Objective: To assess if AF-mimicking high atrial rate contributes to NLRP3-inflammasome activation in atrial cardiomyocytes and to dissect the contribution of “canonical” (caspase-1, Casp1) and “non-canonical” (caspase-11, Casp11) pathways to NLRP3-inflammasome activation.
Methods: We established an in vitro tachypacing (5 Hz, 15mV/5ms) model in murine HL-1 atrial cardiomyocytes and assessed the NLRP3-inflammasome components by qPCR and Western Blot.

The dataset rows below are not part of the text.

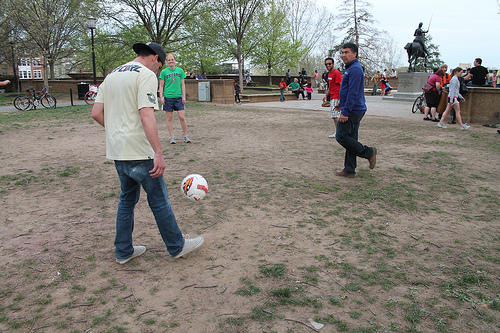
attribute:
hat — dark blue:
[131, 37, 170, 66]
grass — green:
[235, 157, 399, 248]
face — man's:
[322, 58, 336, 71]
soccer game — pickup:
[169, 158, 237, 213]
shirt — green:
[157, 67, 186, 99]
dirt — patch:
[1, 98, 498, 329]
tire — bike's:
[411, 94, 424, 111]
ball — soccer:
[179, 172, 209, 202]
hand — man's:
[148, 152, 165, 177]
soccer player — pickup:
[153, 48, 198, 147]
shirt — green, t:
[162, 66, 184, 99]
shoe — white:
[163, 223, 214, 258]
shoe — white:
[168, 235, 209, 256]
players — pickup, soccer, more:
[315, 42, 385, 187]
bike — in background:
[1, 84, 58, 114]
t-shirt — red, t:
[324, 68, 341, 98]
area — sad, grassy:
[30, 111, 426, 329]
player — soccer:
[313, 44, 347, 141]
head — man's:
[127, 29, 173, 88]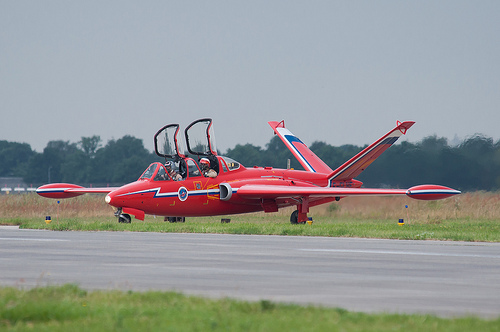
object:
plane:
[36, 118, 459, 224]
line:
[156, 189, 220, 196]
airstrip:
[0, 239, 69, 242]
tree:
[99, 135, 145, 181]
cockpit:
[137, 124, 179, 181]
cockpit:
[186, 118, 217, 178]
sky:
[0, 0, 499, 118]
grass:
[0, 284, 499, 331]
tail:
[267, 121, 416, 179]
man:
[165, 161, 182, 181]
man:
[200, 157, 217, 177]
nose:
[104, 185, 130, 207]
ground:
[0, 224, 499, 332]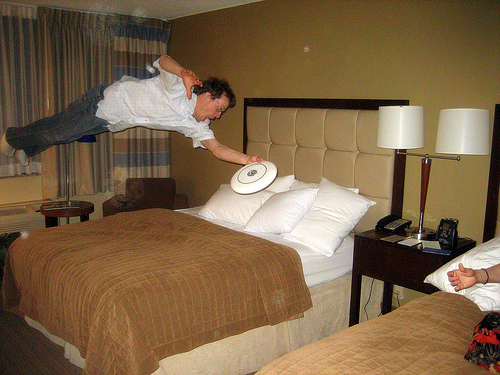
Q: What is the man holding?
A: A frisbee.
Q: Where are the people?
A: In a hotel room.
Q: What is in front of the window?
A: Curtain.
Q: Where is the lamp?
A: The table.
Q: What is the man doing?
A: Jumping.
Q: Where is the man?
A: In the air.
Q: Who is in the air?
A: A man.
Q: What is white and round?
A: Frisbee.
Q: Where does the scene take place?
A: In a hotel room.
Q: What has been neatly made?
A: The left bed.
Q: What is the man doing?
A: Playing frisbee.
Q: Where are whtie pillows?
A: On the beds.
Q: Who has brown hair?
A: The man.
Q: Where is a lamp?
A: On end table.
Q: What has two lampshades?
A: The lamp.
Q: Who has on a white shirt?
A: Man in the air.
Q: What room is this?
A: A bedroom.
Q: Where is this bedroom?
A: A hotel.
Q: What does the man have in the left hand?
A: A frisbee.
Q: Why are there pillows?
A: To rest the head of the people.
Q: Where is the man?
A: In the middle of the air.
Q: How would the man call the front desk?
A: With the telephone between beds.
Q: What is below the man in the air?
A: A bed.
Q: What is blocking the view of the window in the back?
A: Curtains.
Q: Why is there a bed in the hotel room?
A: To rest.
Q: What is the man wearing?
A: White long sleeved shirt.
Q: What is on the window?
A: Brown beige and blue curtains.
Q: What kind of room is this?
A: Bedroom.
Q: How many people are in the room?
A: Two.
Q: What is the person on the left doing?
A: Catching a frisbee.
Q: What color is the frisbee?
A: White.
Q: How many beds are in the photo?
A: Two.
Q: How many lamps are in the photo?
A: One.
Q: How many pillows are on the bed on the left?
A: Five.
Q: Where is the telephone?
A: Night stand.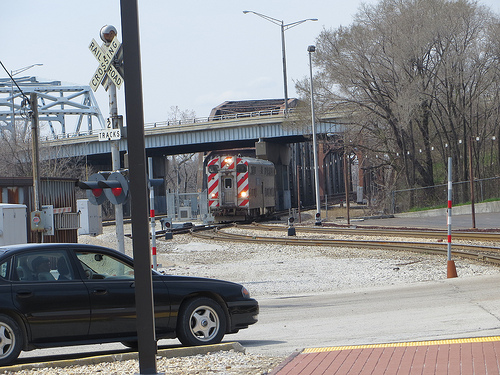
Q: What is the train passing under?
A: A bridge.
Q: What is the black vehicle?
A: A car.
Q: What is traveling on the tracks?
A: A train.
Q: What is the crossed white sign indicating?
A: Railroad crossing.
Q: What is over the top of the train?
A: A bridge.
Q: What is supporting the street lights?
A: A light pole.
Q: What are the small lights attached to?
A: A string support.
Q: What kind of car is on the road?
A: A black sedan.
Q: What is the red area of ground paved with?
A: Red bricks.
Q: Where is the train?
A: On the tracks.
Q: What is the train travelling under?
A: Bridge.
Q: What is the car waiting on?
A: Train crossing.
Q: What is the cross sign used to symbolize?
A: Train crossing.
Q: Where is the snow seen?
A: On the ground.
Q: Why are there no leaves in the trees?
A: Winter.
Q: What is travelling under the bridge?
A: Train.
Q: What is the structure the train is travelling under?
A: Bridge.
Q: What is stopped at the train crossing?
A: Car.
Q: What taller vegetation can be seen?
A: Trees.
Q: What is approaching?
A: A train.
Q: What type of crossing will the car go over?
A: Railroad crossing.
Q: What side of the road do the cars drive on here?
A: Right.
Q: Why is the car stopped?
A: Train is coming.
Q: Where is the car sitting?
A: On the road.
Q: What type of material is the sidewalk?
A: Brick.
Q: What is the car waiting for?
A: The train.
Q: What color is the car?
A: Black.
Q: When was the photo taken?
A: Daytime.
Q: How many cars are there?
A: One.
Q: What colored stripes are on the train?
A: Red and White.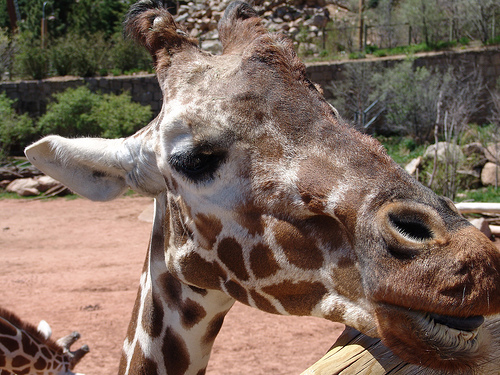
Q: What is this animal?
A: Giraffe.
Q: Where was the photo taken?
A: At a zoo.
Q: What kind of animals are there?
A: Giraffes.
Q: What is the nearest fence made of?
A: Wood.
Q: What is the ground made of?
A: Dirt.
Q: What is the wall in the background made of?
A: Stone.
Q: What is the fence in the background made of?
A: Metal.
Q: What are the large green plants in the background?
A: Trees.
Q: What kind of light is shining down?
A: Sunlight.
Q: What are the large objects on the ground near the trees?
A: Rocks.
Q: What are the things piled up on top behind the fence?
A: Rocks.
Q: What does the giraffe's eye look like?
A: Dark.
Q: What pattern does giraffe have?
A: Spotted.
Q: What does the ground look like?
A: Dusty.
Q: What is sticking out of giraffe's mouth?
A: Tongue.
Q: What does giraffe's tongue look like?
A: Black.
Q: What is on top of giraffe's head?
A: Horns.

Results: 5 Hz-pacing increased NLRP3 mRNA and protein levels, indicating transcriptional priming (Figure 1A). Protein levels of the other NLRP3 components were either unchanged (caspase-1) or reduced (‘apoptosis-associated speck-like protein containing a CARD’, ASC). Interleukin-1β maturation was unaffected, suggesting the “canonical” NLRP3 inflammasome pathway is not activated. Gasdermin D (GSDMD) cleavage with subsequent membrane-pore formation via its N-terminal fragment promotes the release of interleukin-1β and was significantly increased at 5 Hz (Figure 1B). Cleavage (activation) of the GSGMD regulating Casp11 was also significantly enhanced, indicating activation of the “non-canonical” NLRP3 inflammasome with pacing at 5 Hz.
Conclusion: We identify high atrial rate mimicking AF as a driver of the “non-canonical” NLRP3 inflammasome in atrial cardiomyocytes. The NLRP3 inflammasome, for which therapeutic options are available, might constitute a novel anti-AF target.